Ela reforça que também há a possibilidade de comunicar o fato à segurança do evento ou às autoridades policiais por meio do telefone 190. “É muito importante que as mulheres que sejam vítimas denunciem o ofensor e tomem as medidas legais cabíveis, inclusive para evitar que outras mulheres se tornem vítimas.
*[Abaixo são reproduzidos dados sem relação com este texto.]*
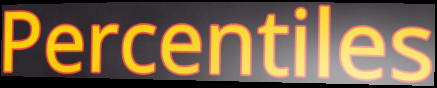
Percentiles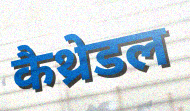
कैथ्रेडल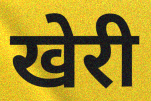
खेरी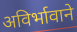
अविर्भावाने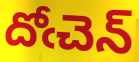
దోఁచెన్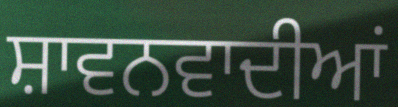
ਸ਼ਾਵਨਵਾਦੀਆਂ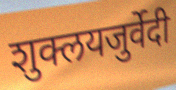
शुक्लयजुर्वेदी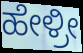
ಹೇಳ್ರೀ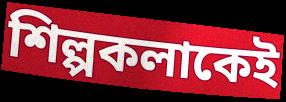
শিল্পকলাকেই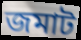
জমাটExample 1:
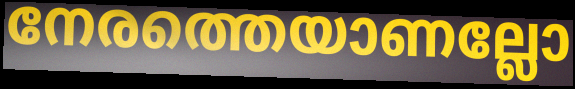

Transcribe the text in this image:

നേരത്തെയാണല്ലോ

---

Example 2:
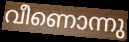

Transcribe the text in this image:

വീണൊന്നു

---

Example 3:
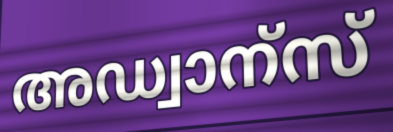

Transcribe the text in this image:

അഡ്വാന്സ്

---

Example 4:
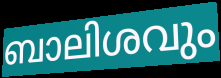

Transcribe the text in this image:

ബാലിശവും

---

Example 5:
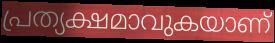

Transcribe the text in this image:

പ്രത്യക്ഷമാവുകയാണ്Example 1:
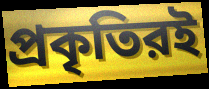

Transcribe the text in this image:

প্রকৃতিরই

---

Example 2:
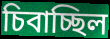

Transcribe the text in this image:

চিবাচ্ছিল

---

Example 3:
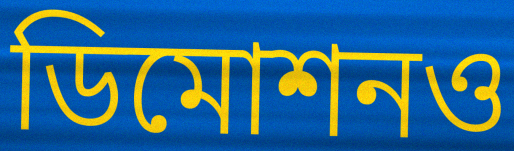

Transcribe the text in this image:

ডিমোশনও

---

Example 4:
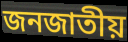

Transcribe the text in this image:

জনজাতীয়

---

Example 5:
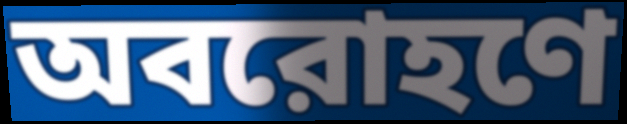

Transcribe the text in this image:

অবরোহণে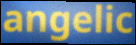
angelic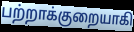
பற்றாக்குறையாகி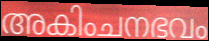
അകിംചനഭവം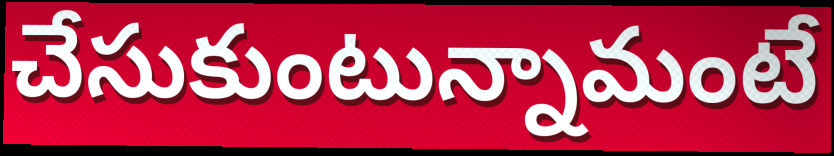
చేసుకుంటున్నామంటేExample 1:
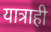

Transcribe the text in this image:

यात्राही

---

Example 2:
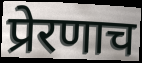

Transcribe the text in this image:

प्रेरणाच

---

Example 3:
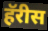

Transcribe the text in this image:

हॅरीस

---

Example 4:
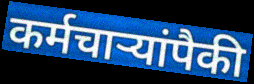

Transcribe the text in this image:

कर्मचार्‍यांपैकी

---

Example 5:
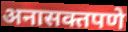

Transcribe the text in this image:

अनासक्तपणे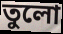
তুলো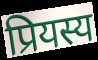
प्रियस्य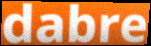
dabre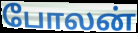
போலன்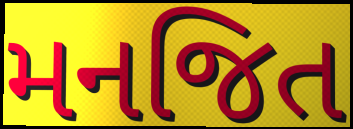
મનજિત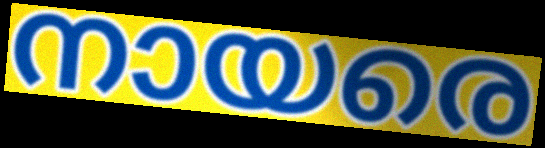
നായരെ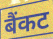
बैंकट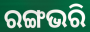
ରଙ୍ଗଭରି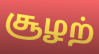
சூழற்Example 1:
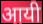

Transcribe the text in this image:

आयी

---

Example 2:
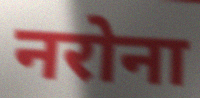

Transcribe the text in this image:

नरोना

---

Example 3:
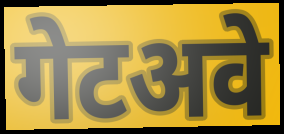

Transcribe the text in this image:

गेटअवे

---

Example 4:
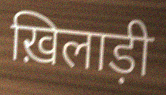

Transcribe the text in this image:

ख़िलाड़ी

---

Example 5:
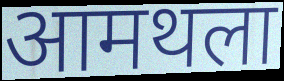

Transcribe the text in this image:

आमथलाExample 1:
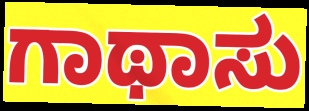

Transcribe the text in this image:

ಗಾಥಾಸು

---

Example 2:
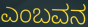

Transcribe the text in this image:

ಎಂಬವನ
Além disso, é por meio do registro do B.O que as autoridades públicas terão consciência do real número representado pelos casos de importunação sexual”, finaliza.
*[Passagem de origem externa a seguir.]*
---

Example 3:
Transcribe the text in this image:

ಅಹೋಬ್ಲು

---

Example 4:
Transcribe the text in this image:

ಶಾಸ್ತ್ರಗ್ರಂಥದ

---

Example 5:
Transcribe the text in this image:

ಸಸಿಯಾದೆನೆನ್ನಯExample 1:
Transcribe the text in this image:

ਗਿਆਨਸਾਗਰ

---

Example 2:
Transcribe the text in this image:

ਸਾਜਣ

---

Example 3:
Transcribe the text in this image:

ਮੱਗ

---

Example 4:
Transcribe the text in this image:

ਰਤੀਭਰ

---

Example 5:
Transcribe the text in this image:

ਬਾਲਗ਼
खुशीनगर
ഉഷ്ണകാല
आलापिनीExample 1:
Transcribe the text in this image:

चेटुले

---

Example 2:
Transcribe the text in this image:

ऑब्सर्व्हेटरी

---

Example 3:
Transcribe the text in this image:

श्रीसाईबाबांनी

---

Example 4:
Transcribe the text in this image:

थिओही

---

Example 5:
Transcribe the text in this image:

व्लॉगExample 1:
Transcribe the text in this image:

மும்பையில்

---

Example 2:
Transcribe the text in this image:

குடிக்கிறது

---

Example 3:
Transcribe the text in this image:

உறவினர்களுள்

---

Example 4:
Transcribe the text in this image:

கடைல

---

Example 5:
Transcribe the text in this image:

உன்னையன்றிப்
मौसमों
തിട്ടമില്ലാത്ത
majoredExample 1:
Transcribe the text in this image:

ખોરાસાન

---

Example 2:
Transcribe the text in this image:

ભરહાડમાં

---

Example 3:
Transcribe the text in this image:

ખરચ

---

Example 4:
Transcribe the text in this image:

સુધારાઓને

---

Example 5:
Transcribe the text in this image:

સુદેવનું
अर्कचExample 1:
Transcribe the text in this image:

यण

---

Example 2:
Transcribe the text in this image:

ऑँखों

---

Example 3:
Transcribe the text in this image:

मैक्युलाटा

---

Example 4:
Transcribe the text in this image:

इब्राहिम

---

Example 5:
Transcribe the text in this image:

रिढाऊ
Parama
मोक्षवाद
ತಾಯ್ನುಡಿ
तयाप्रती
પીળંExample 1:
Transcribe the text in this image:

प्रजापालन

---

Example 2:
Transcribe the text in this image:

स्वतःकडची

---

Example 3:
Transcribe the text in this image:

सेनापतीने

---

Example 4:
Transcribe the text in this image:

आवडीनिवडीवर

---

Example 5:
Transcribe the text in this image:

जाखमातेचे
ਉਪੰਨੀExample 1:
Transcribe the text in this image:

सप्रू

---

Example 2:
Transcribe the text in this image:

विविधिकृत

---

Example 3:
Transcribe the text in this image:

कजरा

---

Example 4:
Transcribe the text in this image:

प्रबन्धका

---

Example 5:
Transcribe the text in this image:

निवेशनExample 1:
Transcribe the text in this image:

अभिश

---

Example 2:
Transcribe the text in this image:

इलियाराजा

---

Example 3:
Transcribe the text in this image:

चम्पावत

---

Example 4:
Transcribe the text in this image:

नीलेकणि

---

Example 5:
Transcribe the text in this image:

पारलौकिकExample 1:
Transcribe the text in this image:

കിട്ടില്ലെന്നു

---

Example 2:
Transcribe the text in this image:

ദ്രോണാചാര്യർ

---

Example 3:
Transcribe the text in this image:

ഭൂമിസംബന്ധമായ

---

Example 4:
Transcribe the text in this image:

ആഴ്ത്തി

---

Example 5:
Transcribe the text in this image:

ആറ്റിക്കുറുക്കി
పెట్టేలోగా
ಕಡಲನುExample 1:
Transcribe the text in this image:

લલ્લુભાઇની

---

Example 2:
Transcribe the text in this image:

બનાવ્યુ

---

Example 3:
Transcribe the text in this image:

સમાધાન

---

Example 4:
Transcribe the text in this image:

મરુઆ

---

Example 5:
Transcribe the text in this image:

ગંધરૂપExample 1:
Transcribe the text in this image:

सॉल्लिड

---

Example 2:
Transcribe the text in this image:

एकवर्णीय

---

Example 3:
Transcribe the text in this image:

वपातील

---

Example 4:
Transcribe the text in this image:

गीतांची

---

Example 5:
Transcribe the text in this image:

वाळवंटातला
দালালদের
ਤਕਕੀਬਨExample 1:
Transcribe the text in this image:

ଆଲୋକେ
Na folia belo-horizontina, mulheres que forem vítimas de importunação sexual poderão procurar pelo Plantão Integrado Acolhe minas, iniciativa do Governo de Minas Gerais que está funcionando no prédio do Iepha (Prédio Verde) na Praça da Liberdade. A proposta é trazer um espaço de acolhimento, atendimento psicossocial, orientação jurídica e encaminhamentos no período de folia.

O plantão é coordenado pela Sedese, com participação direta e presencial de instituições como Ministério Público de Minas Gerais (MPMG), Defensoria Pública de Minas Gerais (DPMG), Polícia Civil (PCMG), Secretaria de Justiça e Segurança Pública (Sejusp), e Ordem dos Advogados do Brasil (OAB)/Comissão de Enfrentamento à Violência contra Mulheres.